U.S. Department of Justice


Date of this Version



Rapid Commun Mass Spectrom. 2018;32:552–560


Copyright © 2018 John Wiley & Sons, Ltd.

This article has been contributed to by US Government employees and their work is in the public domain in the USA.

DOI: 10.1002/rcm.8068


Rationale: Paper spray ionization (PSI) is an attractive ambient ionization source for mass spectrometry (MS) since it allows the combination of surface sampling and ionization. The minimal sample preparation inherent in this approach greatly reduces the time needed for analysis. However, the ions generated from interfering compounds in the sample and the paper substrate may interfere with the analyte ions. Therefore, the integration of PSI with high‐field asymmetric ion mobility spectrometry (FAIMS) is of significant interest since it should reduce the background ions entering the mass analyzer without complicating the analysis or increasing analysis time. Here we demonstrate the integration of PSI with FAIMS/MS and its potential for analysis of samples of forensic interest.

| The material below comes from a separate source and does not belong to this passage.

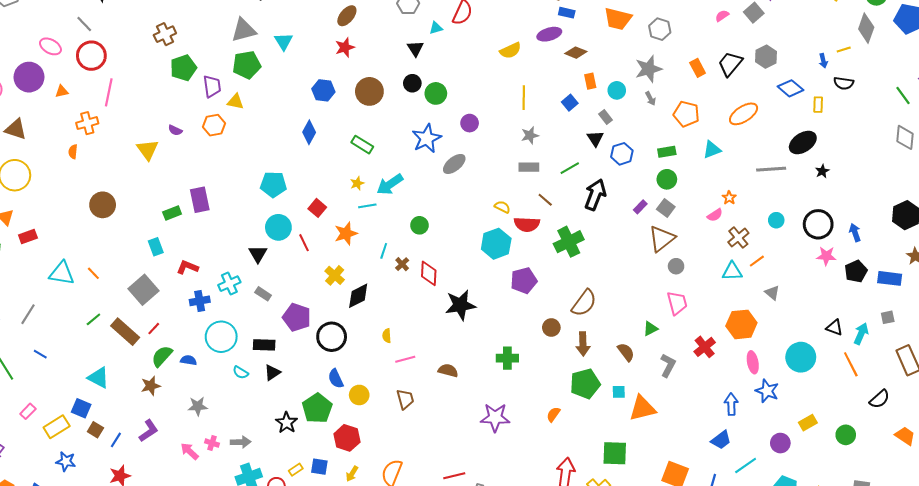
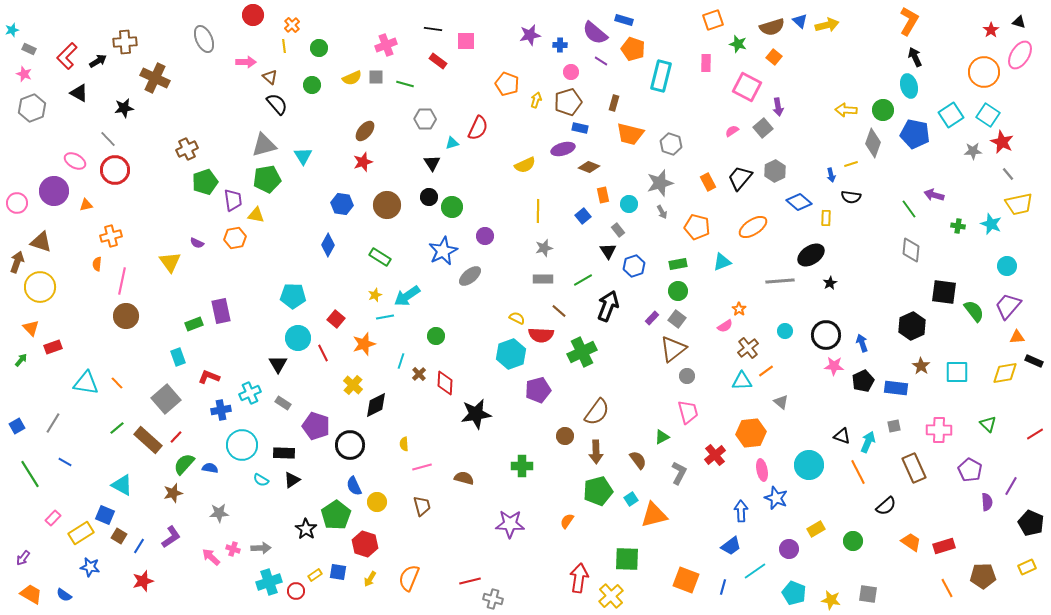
pink line: (109, 92) -> (122, 281), moved
cyan square: (619, 392) -> (631, 499), turned -32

Methods: In this work, the parameters that can influence the integration, including sampling and ionization by paper spray, the FAIMS separation of analytes from each other and background interferences, and the length of time that a usable signal can be observed for explosives on paper, were evaluated with the integrated system.

Results: In the negative ion analysis of 2,4,6‐trinitrotoluene (TNT), pentaerythritol tetranitrate (PETN), octahydro‐1,3,5,7‐tetranitro‐1,3,5,7‐tetrazocine (HMX), and 1,3,5‐trinitroperhydro‐1,3,5‐ triazine (RDX), amounts as low as 1 ng on paper were readily observed. The successful positive ion separation of a set of illicit drugs including heroin, methamphetamine, and cocaine was also achieved. In addition, the positive ion analysis of the chemical warfare agent simulants dimethyl methylphosphonate (DMMP) and diisopropyl methylphosphonate (DIMP) was evaluated.

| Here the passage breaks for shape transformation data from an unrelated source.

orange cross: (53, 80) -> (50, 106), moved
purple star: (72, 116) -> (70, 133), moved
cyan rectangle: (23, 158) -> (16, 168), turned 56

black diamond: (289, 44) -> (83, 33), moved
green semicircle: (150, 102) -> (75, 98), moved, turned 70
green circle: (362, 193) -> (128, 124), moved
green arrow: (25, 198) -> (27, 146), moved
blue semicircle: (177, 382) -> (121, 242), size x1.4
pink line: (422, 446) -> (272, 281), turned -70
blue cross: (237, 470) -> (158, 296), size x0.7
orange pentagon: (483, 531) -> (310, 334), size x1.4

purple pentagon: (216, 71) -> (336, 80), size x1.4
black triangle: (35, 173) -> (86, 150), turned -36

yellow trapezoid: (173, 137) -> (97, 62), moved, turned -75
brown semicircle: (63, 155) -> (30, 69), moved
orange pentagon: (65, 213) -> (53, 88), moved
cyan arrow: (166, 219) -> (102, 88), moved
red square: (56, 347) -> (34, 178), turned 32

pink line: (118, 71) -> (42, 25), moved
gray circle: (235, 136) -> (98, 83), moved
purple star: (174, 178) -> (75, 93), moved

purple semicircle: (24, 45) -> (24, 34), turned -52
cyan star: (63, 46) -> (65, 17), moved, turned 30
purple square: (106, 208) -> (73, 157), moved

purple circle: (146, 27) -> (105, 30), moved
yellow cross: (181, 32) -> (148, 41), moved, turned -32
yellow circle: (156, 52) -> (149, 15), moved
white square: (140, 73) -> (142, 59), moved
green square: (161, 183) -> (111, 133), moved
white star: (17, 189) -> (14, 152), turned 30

Conclusions: The integration of PSI‐FAIMS/MS was demonstrated for the analyses of explosives in negative ion mode and for illicit drugs and CW simulants in positive mode. Paper background ions that could interfere with these analyses were separated by FAIMS. The compensation voltage of an ion obtained by FAIMS provided an additional identification parameter to be combined with the mass spectrum for each analyte.